INFRAESTRUTURA

Ceará vê falta de capacidade do SIN prejudicar projetos de energia limpa

Ceará vê falta de capacidade do SIN prejudicar projetos de energia limpa

A situação já compromete a viabilidade de empreendimentos previstos para o Complexo do Pecém, que envolvem investimentos na ordem de bilhões.

O Ceará tem enfrentado o problema da falta de capacidade do Sistema Interligado Nacional (SIN) para conectar novos projetos como o de hidrogênio verde - à rede elétrica. A situação já compromete a viabilidade de empreendimentos previstos para o Complexo do Pecém, que envolvem investimentos na ordem de bilhões. As negativas recentes do Operador Nacional do Sistema Elétrico (ONS) a pedidos de acesso de ao menos três projetos ligados ao hub de hidrogênio verde preocupam o setor quanto à expansão da geração renovável.
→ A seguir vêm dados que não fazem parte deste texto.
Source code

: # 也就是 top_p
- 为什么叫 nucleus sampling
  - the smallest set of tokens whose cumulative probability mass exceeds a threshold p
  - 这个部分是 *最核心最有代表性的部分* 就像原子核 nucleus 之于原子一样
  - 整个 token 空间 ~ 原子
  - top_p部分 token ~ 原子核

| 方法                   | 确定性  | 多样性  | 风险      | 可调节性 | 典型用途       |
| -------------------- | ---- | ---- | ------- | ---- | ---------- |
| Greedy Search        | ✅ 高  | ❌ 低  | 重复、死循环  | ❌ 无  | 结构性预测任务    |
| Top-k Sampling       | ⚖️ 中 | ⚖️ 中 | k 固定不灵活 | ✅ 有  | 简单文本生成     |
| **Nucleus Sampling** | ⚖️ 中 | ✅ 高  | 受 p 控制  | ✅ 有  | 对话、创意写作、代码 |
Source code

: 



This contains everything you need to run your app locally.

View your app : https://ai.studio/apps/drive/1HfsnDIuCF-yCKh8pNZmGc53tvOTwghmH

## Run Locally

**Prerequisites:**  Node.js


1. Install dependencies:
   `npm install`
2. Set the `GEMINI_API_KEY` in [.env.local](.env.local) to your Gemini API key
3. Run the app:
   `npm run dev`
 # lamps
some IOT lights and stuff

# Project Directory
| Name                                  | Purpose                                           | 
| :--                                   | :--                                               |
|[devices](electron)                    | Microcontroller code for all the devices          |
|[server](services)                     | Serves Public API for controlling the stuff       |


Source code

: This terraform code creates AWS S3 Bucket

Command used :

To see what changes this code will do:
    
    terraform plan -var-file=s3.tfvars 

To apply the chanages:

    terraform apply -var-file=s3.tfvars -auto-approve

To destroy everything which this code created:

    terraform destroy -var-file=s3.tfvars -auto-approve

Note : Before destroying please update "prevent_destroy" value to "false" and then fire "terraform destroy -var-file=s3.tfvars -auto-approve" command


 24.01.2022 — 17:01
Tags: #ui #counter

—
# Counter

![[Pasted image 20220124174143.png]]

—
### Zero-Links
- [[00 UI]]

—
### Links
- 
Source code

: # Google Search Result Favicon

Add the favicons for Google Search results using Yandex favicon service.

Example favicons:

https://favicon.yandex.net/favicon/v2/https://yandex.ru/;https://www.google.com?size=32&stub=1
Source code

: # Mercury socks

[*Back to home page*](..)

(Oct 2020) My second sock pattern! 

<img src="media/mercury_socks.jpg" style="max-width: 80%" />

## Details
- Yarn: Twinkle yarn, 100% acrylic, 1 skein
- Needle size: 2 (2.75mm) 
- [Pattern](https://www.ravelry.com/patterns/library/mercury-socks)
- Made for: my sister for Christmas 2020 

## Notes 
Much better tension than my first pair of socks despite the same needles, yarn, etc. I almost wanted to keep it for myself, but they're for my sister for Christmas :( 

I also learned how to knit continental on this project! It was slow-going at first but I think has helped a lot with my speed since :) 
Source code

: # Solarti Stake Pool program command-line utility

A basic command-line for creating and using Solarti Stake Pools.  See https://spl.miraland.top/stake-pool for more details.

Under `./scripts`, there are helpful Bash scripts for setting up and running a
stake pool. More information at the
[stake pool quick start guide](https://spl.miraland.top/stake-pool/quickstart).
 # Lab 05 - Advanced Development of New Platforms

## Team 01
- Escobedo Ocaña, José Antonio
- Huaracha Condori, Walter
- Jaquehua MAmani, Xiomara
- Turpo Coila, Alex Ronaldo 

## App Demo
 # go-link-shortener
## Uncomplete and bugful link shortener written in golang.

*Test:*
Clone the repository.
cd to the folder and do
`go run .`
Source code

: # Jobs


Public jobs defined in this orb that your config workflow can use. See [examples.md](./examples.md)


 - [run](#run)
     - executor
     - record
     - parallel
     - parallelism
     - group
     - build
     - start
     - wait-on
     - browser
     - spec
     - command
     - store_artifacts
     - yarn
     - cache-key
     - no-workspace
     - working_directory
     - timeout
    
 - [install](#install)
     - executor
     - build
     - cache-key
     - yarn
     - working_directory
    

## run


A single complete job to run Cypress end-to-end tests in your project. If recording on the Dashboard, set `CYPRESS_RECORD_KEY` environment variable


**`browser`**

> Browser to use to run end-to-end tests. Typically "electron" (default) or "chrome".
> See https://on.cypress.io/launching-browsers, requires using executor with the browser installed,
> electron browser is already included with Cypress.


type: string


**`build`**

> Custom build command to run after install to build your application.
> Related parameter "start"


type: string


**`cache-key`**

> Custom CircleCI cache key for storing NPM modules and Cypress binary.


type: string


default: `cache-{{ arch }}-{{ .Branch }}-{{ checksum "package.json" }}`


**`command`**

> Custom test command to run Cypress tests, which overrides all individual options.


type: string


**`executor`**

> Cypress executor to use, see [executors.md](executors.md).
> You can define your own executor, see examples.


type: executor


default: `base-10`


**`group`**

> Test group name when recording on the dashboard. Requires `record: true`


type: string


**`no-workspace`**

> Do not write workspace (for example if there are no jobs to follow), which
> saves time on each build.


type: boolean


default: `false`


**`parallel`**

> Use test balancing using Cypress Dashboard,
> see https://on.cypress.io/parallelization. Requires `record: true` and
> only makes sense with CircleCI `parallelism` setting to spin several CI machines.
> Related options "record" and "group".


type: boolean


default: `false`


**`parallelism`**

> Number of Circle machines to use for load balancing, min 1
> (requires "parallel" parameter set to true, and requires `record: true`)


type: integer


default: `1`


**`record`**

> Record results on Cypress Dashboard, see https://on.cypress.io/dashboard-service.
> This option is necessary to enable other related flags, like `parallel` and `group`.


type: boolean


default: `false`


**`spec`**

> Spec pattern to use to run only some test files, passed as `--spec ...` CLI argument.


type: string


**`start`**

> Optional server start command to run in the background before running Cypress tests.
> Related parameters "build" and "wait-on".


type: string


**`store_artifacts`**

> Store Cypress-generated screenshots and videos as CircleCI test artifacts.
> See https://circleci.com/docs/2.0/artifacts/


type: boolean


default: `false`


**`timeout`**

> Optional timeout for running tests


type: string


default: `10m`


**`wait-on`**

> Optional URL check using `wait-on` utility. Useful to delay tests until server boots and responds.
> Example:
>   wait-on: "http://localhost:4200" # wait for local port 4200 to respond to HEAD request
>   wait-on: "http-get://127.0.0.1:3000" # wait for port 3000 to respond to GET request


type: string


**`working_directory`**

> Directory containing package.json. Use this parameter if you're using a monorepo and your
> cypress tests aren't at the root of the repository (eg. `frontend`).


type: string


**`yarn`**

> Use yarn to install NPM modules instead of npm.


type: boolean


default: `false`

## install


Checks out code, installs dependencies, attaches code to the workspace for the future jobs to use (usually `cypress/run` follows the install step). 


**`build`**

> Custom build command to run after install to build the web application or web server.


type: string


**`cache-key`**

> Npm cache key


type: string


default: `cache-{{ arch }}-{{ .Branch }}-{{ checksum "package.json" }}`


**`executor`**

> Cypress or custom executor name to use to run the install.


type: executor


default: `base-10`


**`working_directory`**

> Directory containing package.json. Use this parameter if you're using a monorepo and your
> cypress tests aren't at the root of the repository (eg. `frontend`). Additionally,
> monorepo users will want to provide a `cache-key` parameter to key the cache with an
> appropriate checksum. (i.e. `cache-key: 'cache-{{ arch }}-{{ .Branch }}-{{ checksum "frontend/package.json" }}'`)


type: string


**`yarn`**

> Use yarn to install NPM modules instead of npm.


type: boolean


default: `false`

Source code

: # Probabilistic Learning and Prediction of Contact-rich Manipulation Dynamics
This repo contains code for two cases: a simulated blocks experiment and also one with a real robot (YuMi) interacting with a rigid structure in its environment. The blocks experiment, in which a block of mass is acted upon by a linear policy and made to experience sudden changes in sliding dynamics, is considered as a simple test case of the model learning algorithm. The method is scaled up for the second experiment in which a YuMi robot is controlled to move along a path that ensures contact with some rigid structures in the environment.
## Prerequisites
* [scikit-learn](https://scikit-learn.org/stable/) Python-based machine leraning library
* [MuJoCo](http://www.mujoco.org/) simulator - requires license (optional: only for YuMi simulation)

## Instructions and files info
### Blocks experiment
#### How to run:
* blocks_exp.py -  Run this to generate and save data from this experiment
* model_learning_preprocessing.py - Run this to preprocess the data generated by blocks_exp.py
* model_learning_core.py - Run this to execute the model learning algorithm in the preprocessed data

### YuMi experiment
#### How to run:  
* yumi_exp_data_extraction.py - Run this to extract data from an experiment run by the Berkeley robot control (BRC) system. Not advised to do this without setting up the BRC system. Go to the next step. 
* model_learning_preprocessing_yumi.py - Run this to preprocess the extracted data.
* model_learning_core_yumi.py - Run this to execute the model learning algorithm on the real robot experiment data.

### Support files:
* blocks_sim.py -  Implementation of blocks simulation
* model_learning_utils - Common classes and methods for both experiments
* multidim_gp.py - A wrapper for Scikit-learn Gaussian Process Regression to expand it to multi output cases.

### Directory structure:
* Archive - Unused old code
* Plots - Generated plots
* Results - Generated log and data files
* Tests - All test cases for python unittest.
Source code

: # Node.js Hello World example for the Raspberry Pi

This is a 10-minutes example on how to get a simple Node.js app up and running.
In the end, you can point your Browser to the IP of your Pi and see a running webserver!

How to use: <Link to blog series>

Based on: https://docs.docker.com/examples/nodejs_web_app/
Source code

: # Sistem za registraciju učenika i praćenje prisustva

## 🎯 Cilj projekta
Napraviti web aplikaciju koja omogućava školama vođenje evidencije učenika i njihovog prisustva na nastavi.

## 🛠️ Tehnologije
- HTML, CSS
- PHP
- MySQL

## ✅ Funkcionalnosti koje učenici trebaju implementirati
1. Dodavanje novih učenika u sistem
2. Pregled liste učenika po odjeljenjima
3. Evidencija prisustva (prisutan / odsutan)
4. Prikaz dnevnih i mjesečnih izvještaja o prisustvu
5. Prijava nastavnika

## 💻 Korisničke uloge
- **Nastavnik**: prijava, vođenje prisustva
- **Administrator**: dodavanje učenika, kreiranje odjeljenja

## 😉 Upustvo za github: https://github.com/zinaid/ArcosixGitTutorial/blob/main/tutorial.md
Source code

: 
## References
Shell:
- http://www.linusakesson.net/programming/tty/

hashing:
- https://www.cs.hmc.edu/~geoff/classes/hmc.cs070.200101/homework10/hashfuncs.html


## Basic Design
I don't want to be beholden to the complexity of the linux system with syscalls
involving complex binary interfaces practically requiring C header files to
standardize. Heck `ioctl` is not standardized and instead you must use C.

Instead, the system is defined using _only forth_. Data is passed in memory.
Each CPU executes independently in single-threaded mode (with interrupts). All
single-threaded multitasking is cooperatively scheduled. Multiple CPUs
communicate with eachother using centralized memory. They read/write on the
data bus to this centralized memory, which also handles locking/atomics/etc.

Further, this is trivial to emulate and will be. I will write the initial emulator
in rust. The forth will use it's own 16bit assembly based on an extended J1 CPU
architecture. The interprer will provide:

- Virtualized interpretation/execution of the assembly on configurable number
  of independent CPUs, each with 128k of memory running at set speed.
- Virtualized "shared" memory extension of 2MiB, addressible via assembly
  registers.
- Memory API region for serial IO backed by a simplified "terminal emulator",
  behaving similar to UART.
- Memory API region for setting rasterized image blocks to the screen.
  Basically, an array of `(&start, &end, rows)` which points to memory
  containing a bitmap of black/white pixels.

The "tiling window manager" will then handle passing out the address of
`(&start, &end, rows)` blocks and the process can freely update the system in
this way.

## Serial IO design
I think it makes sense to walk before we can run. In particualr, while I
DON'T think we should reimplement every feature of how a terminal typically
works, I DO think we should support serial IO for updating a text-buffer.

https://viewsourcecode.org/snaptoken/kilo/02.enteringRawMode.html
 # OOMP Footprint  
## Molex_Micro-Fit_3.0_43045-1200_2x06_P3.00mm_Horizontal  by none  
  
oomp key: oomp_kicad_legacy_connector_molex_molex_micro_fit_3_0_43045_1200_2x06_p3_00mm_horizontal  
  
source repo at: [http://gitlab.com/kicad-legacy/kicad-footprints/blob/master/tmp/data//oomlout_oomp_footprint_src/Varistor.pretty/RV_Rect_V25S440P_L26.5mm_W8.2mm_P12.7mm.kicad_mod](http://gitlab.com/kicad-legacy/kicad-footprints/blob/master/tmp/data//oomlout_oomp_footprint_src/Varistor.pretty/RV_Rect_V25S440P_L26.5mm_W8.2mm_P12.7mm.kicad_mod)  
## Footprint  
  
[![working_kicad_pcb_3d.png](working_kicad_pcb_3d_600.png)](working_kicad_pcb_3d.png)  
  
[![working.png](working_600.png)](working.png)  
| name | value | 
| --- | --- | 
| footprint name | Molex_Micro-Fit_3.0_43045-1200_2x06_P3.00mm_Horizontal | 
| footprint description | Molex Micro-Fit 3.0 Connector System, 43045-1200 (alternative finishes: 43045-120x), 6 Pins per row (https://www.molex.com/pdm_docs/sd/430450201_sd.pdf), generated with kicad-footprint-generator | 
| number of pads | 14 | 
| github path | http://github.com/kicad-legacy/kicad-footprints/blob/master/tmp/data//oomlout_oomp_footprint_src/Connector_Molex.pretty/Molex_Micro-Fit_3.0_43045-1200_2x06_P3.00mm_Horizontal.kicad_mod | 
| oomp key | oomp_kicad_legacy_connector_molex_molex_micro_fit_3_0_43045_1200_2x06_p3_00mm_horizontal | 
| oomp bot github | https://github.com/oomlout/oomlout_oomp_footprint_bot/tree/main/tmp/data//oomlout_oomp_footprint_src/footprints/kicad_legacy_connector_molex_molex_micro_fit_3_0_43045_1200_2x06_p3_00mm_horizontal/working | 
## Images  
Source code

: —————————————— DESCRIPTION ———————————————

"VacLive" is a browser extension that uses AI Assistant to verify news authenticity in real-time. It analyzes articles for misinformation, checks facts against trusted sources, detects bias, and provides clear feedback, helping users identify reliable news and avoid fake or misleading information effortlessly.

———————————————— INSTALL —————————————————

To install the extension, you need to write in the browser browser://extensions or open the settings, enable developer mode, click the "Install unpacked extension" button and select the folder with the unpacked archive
Empresas com atuação em obras de infraestrutura pesada e energética, como o Grupo Cordeiro, têm acompanhado com atenção o tema e defendem uma resposta mais ágil por parte do poder público e dos órgãos reguladores. “Estamos falando de um novo ciclo econômico e energético, que pode reposicionar o Brasil no cenário global. Mas sem rede para escoar essa energia, o risco é de que esses projetos fiquem apenas no papel. Precisamos pensar na infraestrutura com a mesma prioridade que damos à geração”, afirma Aldelfredo Mendes - Diretor Comercial do Grupo Cordeiro. Especialistas apontam que o gargalo está principalmente na defasagem dos sistemas de transmissão, que não acompanham o ritmo dos investimentos em novas fontes renováveis. A preocupação se acentua em estados como o Ceará, onde a vocação para energia eólica, solar e hidrogênio verde é clara, mas enfrenta barreiras técnicas e burocráticas para se conectar ao SIN.

“Temos hoje um setor que avançou de forma significativa na construção de um marco legal para o hidrogênio de baixa emissão de carbono, com previsões de incentivos importantes a partir de 2028. No entanto, esses esforços não caminham sozinhos. Precisamos garantir que a infraestrutura de transmissão acompanhe esse desenvolvimento. As negativas recentes do ONS não só comprometem a viabilidade técnica e econômica dos empreendimentos, mas também ameaçam o protagonismo do Brasil e do Ceará na transição energética global. Não podemos perder tempo, o mundo não vai esperar que resolvamos nossos entraves internos para se mover em direção à descarbonização”, afirma a CEO da Associação Brasileira da Indústria do Hidrogênio Verde (ABIHV), Fernanda Delgado. O setor de infraestrutura aponta ainda a necessidade de maior previsibilidade e articulação entre os entes federais, para que obras de linhas de transmissão e subestações ocorram em sincronia com os cronogramas de geração. Segundo o Grupo Cordeiro, o problema já afeta não só o cronograma de entrega dos projetos, mas também a confiança dos investidores.